The state legalized medical marijuana in 2000, but its cannabis culture didn't blossom until last year, when the Justice Department issued guidelines for federal prosecutors in states with medical marijuana laws. In an October 19, 2009, memo Attorney General Eric Holder announced that federal resources would not be spent on "individuals whose actions are in clear and unambiguous compliance with existing state laws providing for the medical use of marijuana."
This decision did not come out of thin air; it was the result of a long struggle by cannabis campaigners to persuade leaders to align policy with evolving public standards on the issue. California voters leaped into the fray fourteen years ago with Proposition 215, the first state ballot initiative in the country to allow medical marijuana. Over the years an increasing number of states added their own laws providing for use with a physician's recommendation, giving those states' residents a chance to see firsthand that legal marijuana will not cause the sky to fall. (Today fifteen states and the District of Columbia allow marijuana for medical use.)

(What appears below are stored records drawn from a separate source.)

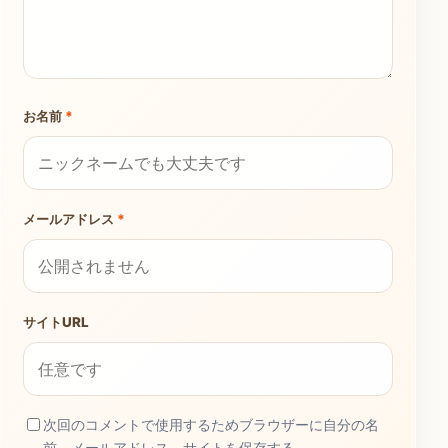
お名前
*
メールアドレス
*
サイトURL
次回のコメントで使用するためブラウザーに自分の名
前、メールアドレス、サイトを保存する。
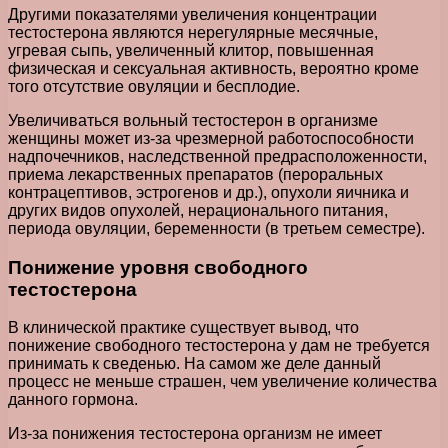
Другими показателями увеличения концентрации
тестостерона являются нерегулярные месячные,
угревая сыпь, увеличенный клитор, повышенная
физическая и сексуальная активность, вероятно кроме
того отсутствие овуляции и бесплодие.
Увеличиваться вольный тестостерон в организме
женщины может из-за чрезмерной работоспособности
надпочечников, наследственной предрасположенности,
приема лекарственных препаратов (пероральных
контрацептивов, эстрогенов и др.), опухоли яичника и
других видов опухолей, нерационального питания,
периода овуляции, беременности (в третьем семестре).
Понижение уровня свободного
тестостерона
В клинической практике существует вывод, что
понижение свободного тестостерона у дам не требуется
принимать к сведенью. На самом же деле данный
процесс не меньше страшен, чем увеличение количества
данного гормона.
Из-за понижения тестостерона организм не имеет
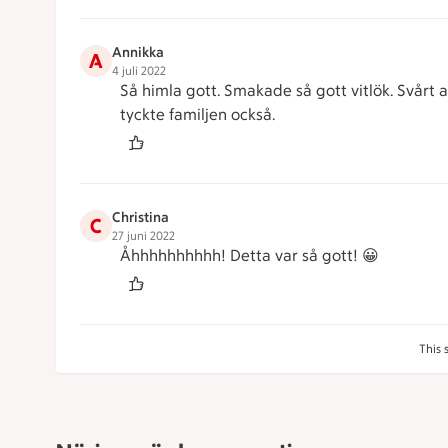
Annikka
A
4 juli 2022
Så himla gott. Smakade så gott vitlök. Svårt 
tyckte familjen också.
Christina
C
27 juni 2022
Åhhhhhhhhhh! Detta var så gott! 😀
This 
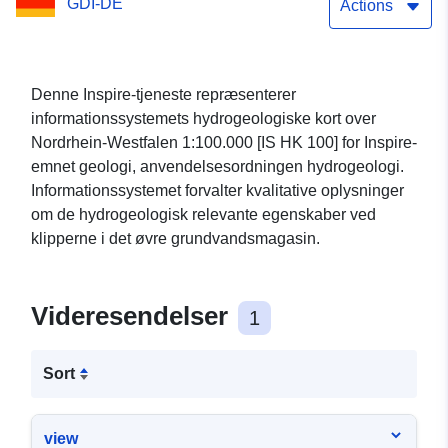
GDI-DE
1:100.000 -
Actions
Præsentationstjeneste
Denne Inspire-tjeneste repræsenterer
informationssystemets hydrogeologiske kort over
Nordrhein-Westfalen 1:100.000 [IS HK 100] for Inspire-
emnet geologi, anvendelsesordningen hydrogeologi.
Informationssystemet forvalter kvalitative oplysninger
om de hydrogeologisk relevante egenskaber ved
klipperne i det øvre grundvandsmagasin.
Videresendelser
1
Sort
view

By 2007 a mainstream political consensus around medical marijuana laws had formed, at least among leading Democrats. During the primaries, every Democratic presidential candidate supported an end to federal raids on medical marijuana patients, further propelling the issue into the realm of serious policy discussion. Starting in the presidential interregnum in late 2008, Obama's staff conducted three rounds of voting on the official transition team website, asking users to submit ideas and vote on them. In all three rounds—during which millions of Americans participated—questions related to taxing and regulating marijuana were the top-voted questions.

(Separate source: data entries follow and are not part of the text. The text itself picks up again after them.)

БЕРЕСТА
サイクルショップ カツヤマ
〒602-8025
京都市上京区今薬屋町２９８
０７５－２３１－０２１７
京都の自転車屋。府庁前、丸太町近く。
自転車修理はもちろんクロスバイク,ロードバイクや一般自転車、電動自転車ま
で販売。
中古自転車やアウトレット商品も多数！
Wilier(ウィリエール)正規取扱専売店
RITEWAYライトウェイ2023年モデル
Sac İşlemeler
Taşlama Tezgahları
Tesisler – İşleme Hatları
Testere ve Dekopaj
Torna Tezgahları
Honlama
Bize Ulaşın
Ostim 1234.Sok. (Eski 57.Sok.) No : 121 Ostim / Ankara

Even before Obama's inauguration, his staff could see opportunity in the marijuana constituency. In February 2009, during the president's first weeks in office, White House spokesman Nick Shapiro affirmed that Obama intended to make good on his campaign promise to restrict federal raids. In earlier times, we could have reasonably expected a serious backlash. This time around, none came—but then again, neither did the guidelines. On April 2, 2009, I testified before the House subcommittee that handles Justice Department appropriations, urging Congress to ask the department to issue the promised policy. And in June, I worked with Congressman Maurice Hinchey and other Congressional leaders to get the full House Appropriations Committee to do the same.